Russland befürwortet die Global- Zero-Initiative nur halbherzig. Denn solange Moskau Washington bei den nichtnuklearen strategischen Präzisionswaffen technologisch haushoch unterlegen ist, gibt es aus russischer Sicht – trotz anderslautender öffentlicher Bekundungen – wenig Anreiz, das eigene Atomwaffenarsenal auf null zurückzufahren. Wie kann man auf eine Stärkung der Nichtverbreitung von Atomwaffen setzen, „wenn diese in den Augen vieler Länder das einzige Allheilmittel gegen das Riesenarsenal hochtechnologischer, kluger Waffen in den Händen der USA und der Nato sind?“, fragt der Chefredakteur der Zeitschrift „Internationales Leben“, Armen Oganesjan.

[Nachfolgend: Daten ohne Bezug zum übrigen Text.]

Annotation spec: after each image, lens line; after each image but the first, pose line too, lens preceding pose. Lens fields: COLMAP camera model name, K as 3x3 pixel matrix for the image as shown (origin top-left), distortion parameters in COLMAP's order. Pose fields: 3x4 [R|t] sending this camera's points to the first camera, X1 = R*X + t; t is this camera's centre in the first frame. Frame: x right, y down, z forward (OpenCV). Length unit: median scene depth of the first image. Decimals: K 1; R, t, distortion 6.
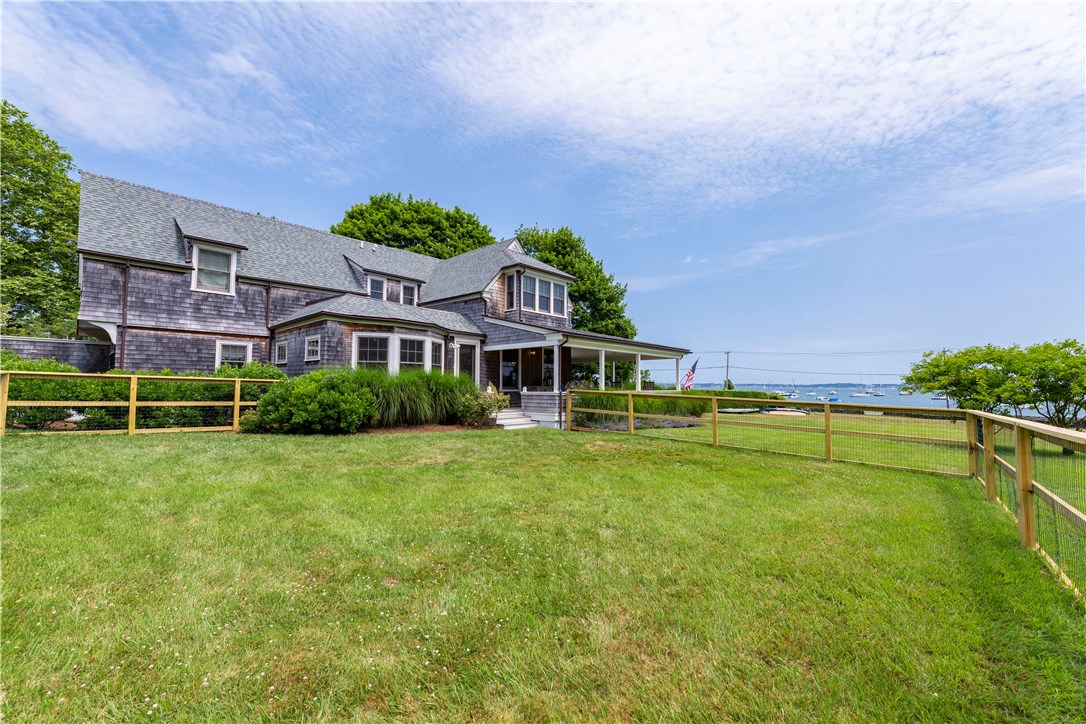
lens RADIAL K [[435.0, 0, 543.0], [0, 435.0, 362.0], [0, 0, 1]] dist [-0.001058, 0.000209]
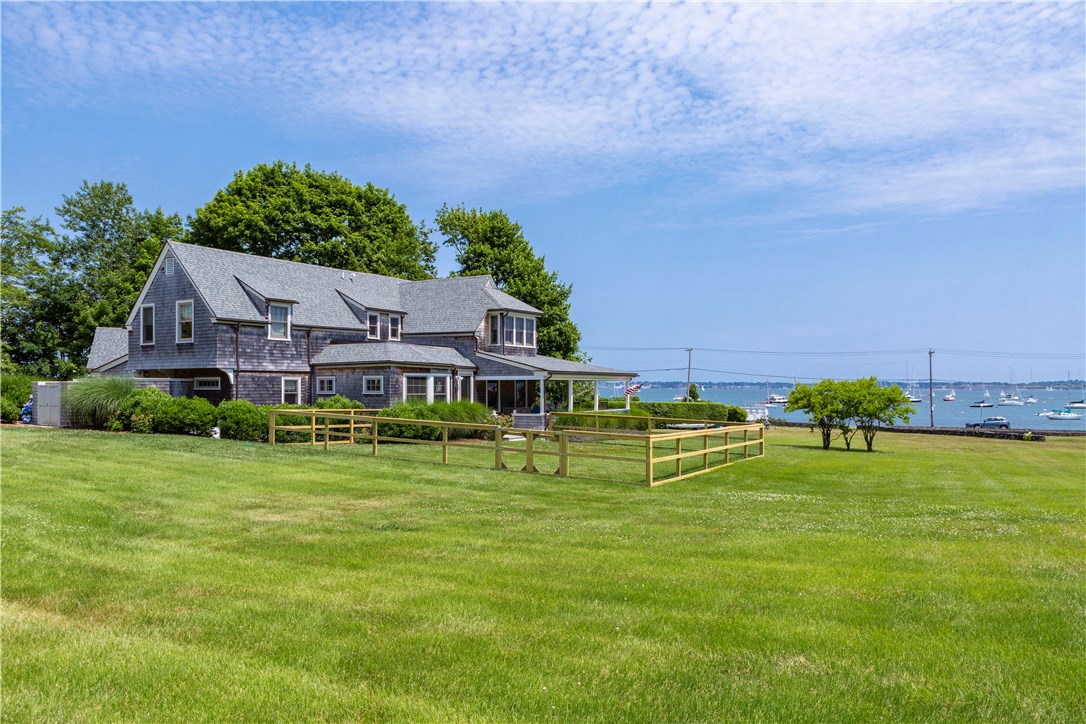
lens RADIAL K [[878.6, 0, 543.0], [0, 878.6, 362.0], [0, 0, 1]] dist [0.000752, -0.000351]
pose [[0.977927, -0.000883, 0.208943, -0.459415], [-0.006041, 0.999454, 0.032497, -0.155180], [-0.208857, -0.033042, 0.977388, -1.426219]]
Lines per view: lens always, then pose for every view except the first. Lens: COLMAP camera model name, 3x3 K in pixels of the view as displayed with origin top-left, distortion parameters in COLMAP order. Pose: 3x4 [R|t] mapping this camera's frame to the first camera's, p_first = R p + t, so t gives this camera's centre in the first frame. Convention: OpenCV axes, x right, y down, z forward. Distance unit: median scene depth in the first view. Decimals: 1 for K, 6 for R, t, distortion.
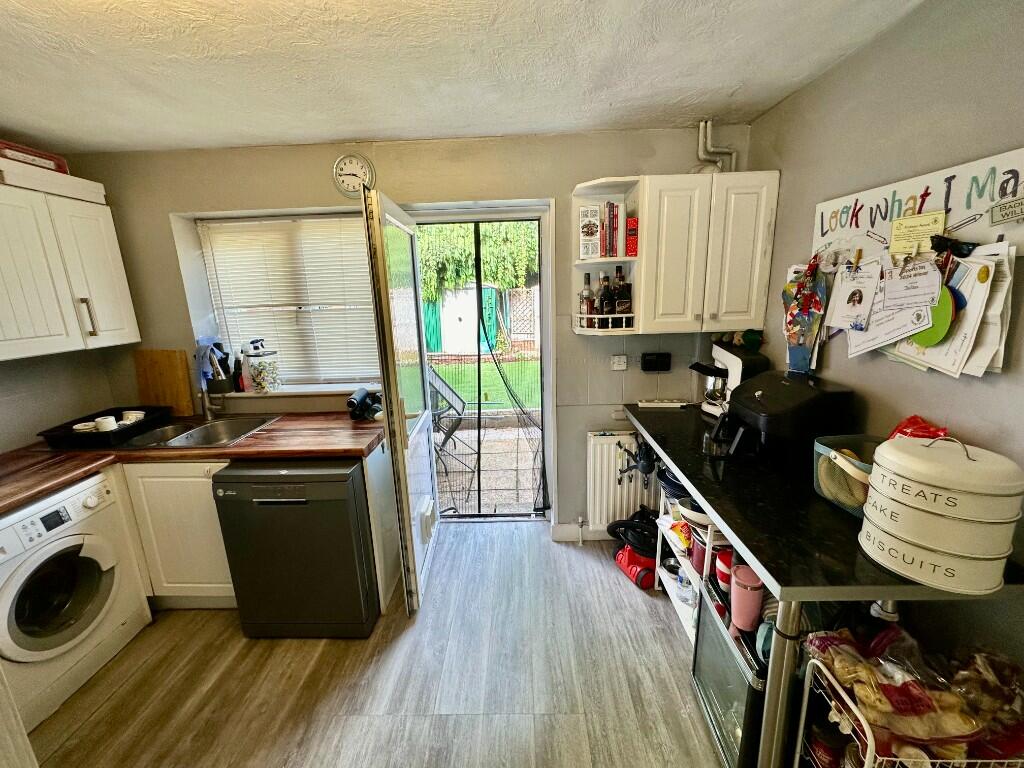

Dass das Misstrauen Moskaus gegenüber Washington immer noch hoch ist, zeigt auch die Anfang Februar veröffentlichte neue russische Militärdoktrin, wonach die Nato-Ausdehnung bis an die Grenzen Russlands als „Gefahr“ gesehen wird. Als weitere Gefahren werden aufgezählt: die US-Raketenabwehr, die Militarisierung des Weltraums, Territorialansprüche und die Einmischung in die inneren Angelegenheiten Russlands und seiner Verbündeten. Laut Juri Balujewski, dem stellvertretenden Sekretär des russischen Sicherheitsrats, gibt es vonseiten Japans, Lettlands und Estlands Territorialansprüche gegen Russland.
Im Unterschied zu der bisher gültigen Doktrin wurden die Aussagen zum Erstschlag leicht abgeschwächt. Russland droht damit jetzt nur noch, „wenn die gesamte Existenz des Staates bedroht ist“. Wie bisher reklamiert es auch das Recht für sich, Atomwaffen „als Antwort“ auf den Einsatz von Massenvernichtungsmitteln gegen die Russische Föderation oder einen ihrer Verbündeten einzusetzen.
Die Vereinigten Staaten müssten den Bekundungen für eine atomwaffenfreie Welt jetzt Taten folgen lassen, fordert Viktor Jesin, Chef der russischen Raketenstreitkräfte. Deshalb müsse Washington jetzt den ersten Schritt machen und die in Europa stationierten taktischen Atomwaffen abziehen.